> **Materials provided**
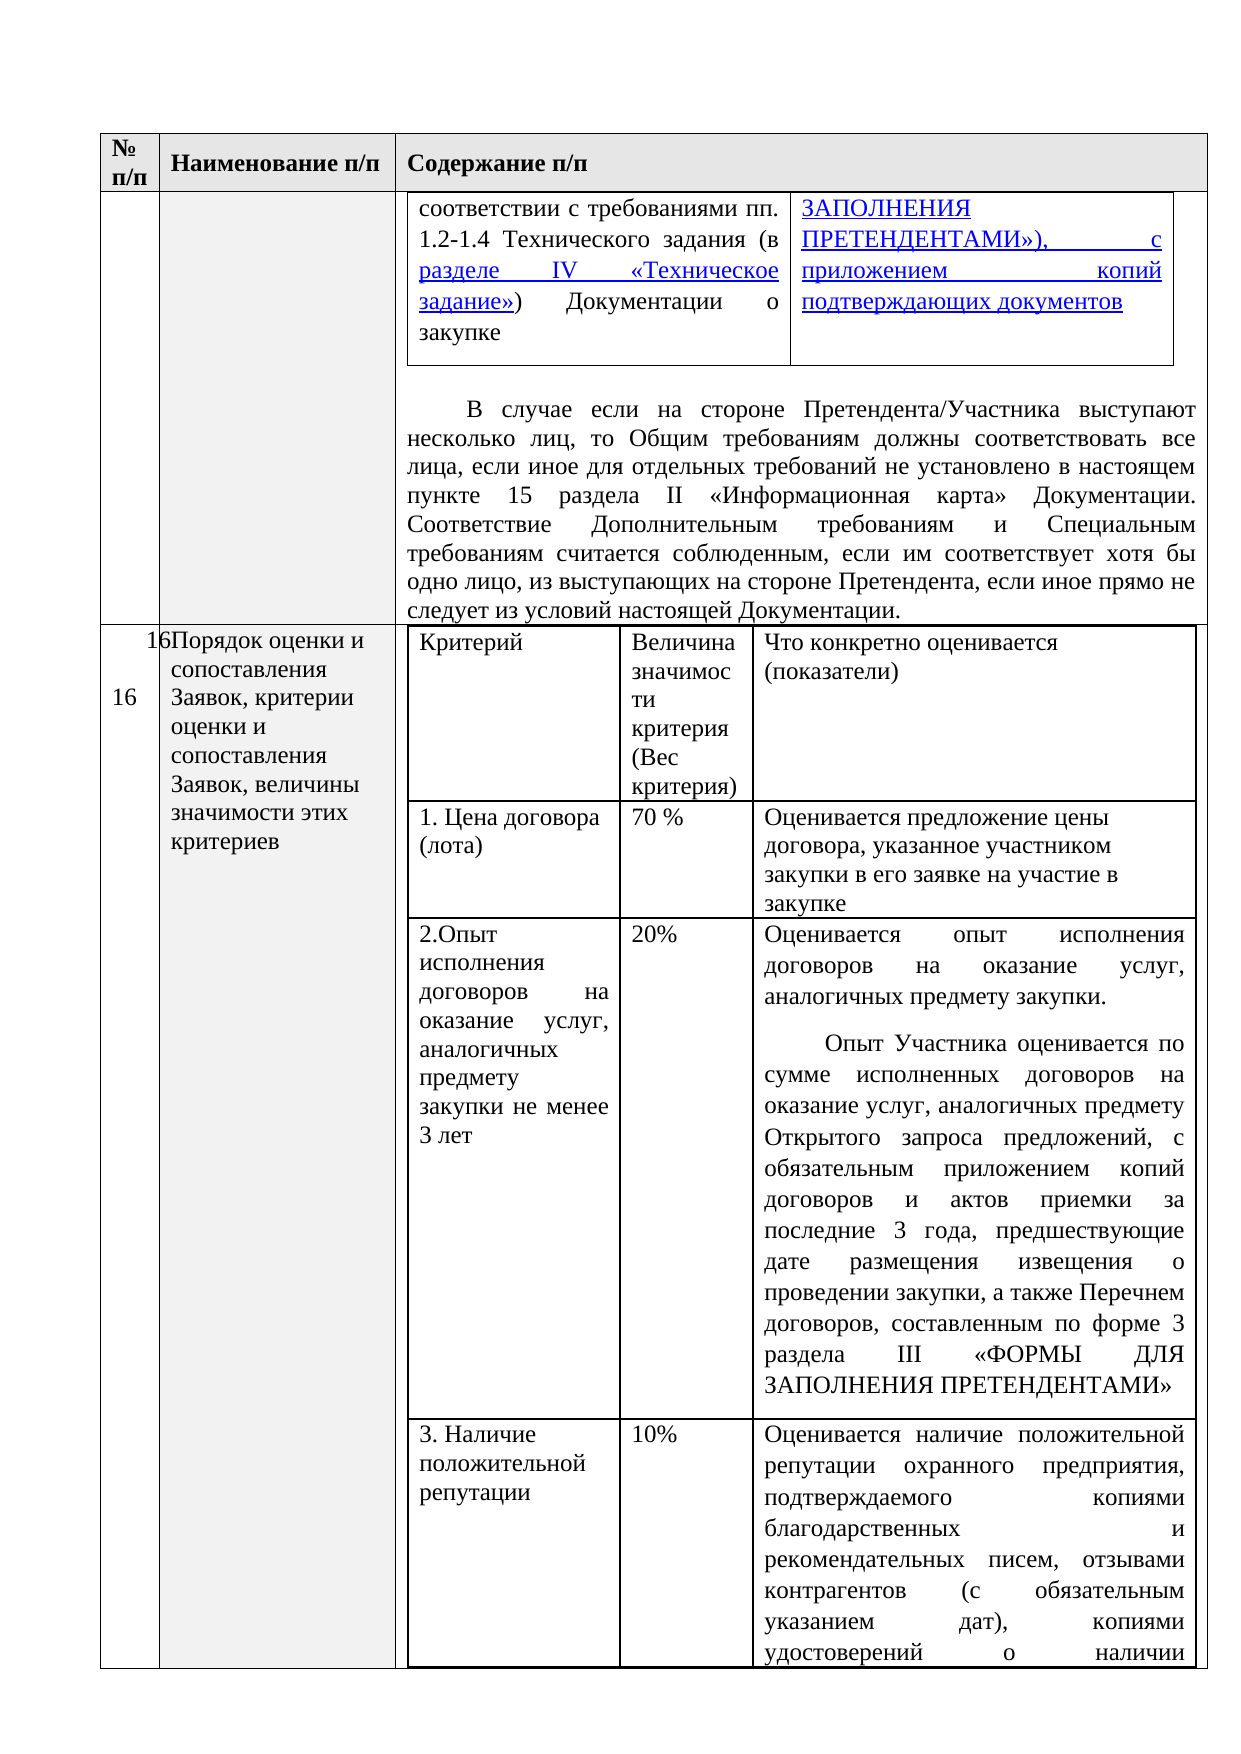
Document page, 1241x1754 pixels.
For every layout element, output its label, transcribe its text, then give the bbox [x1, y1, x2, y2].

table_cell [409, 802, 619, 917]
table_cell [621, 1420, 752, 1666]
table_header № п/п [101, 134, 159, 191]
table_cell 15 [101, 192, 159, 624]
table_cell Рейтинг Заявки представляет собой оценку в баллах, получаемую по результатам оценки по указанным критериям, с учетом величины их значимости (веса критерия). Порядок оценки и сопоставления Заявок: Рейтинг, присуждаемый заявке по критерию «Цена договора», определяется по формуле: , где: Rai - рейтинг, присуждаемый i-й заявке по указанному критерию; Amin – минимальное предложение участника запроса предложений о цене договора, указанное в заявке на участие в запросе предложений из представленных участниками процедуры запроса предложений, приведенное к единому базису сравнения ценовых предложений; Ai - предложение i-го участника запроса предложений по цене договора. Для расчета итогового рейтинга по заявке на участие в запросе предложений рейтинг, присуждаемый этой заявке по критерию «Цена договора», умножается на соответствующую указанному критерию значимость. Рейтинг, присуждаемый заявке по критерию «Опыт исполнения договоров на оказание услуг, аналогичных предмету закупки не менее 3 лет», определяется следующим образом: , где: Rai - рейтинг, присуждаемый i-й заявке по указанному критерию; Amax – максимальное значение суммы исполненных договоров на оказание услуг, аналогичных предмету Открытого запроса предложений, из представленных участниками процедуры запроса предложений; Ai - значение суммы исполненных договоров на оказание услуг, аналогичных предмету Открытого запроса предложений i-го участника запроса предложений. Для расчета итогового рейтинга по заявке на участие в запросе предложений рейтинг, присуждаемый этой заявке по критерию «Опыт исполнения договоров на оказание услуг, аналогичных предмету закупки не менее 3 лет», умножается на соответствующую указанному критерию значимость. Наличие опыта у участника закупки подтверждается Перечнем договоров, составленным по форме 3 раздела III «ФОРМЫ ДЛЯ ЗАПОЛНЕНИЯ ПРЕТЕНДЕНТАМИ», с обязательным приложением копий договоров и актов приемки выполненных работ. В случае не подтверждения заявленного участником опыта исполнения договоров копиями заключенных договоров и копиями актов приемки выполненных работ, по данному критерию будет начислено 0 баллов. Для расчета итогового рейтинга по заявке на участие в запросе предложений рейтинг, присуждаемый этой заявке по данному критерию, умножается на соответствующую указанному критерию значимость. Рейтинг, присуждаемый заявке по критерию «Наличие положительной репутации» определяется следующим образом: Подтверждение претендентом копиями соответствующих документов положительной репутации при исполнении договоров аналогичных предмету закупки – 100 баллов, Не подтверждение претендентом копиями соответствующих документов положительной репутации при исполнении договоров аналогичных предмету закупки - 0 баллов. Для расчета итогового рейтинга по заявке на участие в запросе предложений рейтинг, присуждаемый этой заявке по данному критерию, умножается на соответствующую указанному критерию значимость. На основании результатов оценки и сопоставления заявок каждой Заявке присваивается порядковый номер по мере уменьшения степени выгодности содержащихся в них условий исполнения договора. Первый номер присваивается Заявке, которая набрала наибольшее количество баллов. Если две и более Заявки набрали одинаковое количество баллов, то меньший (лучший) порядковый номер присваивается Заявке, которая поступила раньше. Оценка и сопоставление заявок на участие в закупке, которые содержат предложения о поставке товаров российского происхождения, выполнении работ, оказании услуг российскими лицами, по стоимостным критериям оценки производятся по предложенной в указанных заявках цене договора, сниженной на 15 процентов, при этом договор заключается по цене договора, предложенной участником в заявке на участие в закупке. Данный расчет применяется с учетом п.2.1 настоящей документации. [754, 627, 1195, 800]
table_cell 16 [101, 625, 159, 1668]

> **Task prompt**
Write out the records once more, exactly as they stand, with no images.

> **Result for this exercise**
Document page, 1241x1754 pixels.
For every layout element, output its label, transcribe its text, then give the bbox [x1, y1, x2, y2].

table_cell [409, 802, 619, 917]
table_cell [621, 1420, 752, 1666]
table_header № п/п [101, 134, 159, 191]
table_cell 15 [101, 192, 159, 624]
table_cell Рейтинг Заявки представляет собой оценку в баллах, получаемую по результатам оценки по указанным критериям, с учетом величины их значимости (веса критерия). Порядок оценки и сопоставления Заявок: Рейтинг, присуждаемый заявке по критерию «Цена договора», определяется по формуле: , где: Rai - рейтинг, присуждаемый i-й заявке по указанному критерию; Amin – минимальное предложение участника запроса предложений о цене договора, указанное в заявке на участие в запросе предложений из представленных участниками процедуры запроса предложений, приведенное к единому базису сравнения ценовых предложений; Ai - предложение i-го участника запроса предложений по цене договора. Для расчета итогового рейтинга по заявке на участие в запросе предложений рейтинг, присуждаемый этой заявке по критерию «Цена договора», умножается на соответствующую указанному критерию значимость. Рейтинг, присуждаемый заявке по критерию «Опыт исполнения договоров на оказание услуг, аналогичных предмету закупки не менее 3 лет», определяется следующим образом: , где: Rai - рейтинг, присуждаемый i-й заявке по указанному критерию; Amax – максимальное значение суммы исполненных договоров на оказание услуг, аналогичных предмету Открытого запроса предложений, из представленных участниками процедуры запроса предложений; Ai - значение суммы исполненных договоров на оказание услуг, аналогичных предмету Открытого запроса предложений i-го участника запроса предложений. Для расчета итогового рейтинга по заявке на участие в запросе предложений рейтинг, присуждаемый этой заявке по критерию «Опыт исполнения договоров на оказание услуг, аналогичных предмету закупки не менее 3 лет», умножается на соответствующую указанному критерию значимость. Наличие опыта у участника закупки подтверждается Перечнем договоров, составленным по форме 3 раздела III «ФОРМЫ ДЛЯ ЗАПОЛНЕНИЯ ПРЕТЕНДЕНТАМИ», с обязательным приложением копий договоров и актов приемки выполненных работ. В случае не подтверждения заявленного участником опыта исполнения договоров копиями заключенных договоров и копиями актов приемки выполненных работ, по данному критерию будет начислено 0 баллов. Для расчета итогового рейтинга по заявке на участие в запросе предложений рейтинг, присуждаемый этой заявке по данному критерию, умножается на соответствующую указанному критерию значимость. Рейтинг, присуждаемый заявке по критерию «Наличие положительной репутации» определяется следующим образом: Подтверждение претендентом копиями соответствующих документов положительной репутации при исполнении договоров аналогичных предмету закупки – 100 баллов, Не подтверждение претендентом копиями соответствующих документов положительной репутации при исполнении договоров аналогичных предмету закупки - 0 баллов. Для расчета итогового рейтинга по заявке на участие в запросе предложений рейтинг, присуждаемый этой заявке по данному критерию, умножается на соответствующую указанному критерию значимость. На основании результатов оценки и сопоставления заявок каждой Заявке присваивается порядковый номер по мере уменьшения степени выгодности содержащихся в них условий исполнения договора. Первый номер присваивается Заявке, которая набрала наибольшее количество баллов. Если две и более Заявки набрали одинаковое количество баллов, то меньший (лучший) порядковый номер присваивается Заявке, которая поступила раньше. Оценка и сопоставление заявок на участие в закупке, которые содержат предложения о поставке товаров российского происхождения, выполнении работ, оказании услуг российскими лицами, по стоимостным критериям оценки производятся по предложенной в указанных заявках цене договора, сниженной на 15 процентов, при этом договор заключается по цене договора, предложенной участником в заявке на участие в закупке. Данный расчет применяется с учетом п.2.1 настоящей документации. [754, 627, 1195, 800]
table_cell 16 [101, 625, 159, 1668]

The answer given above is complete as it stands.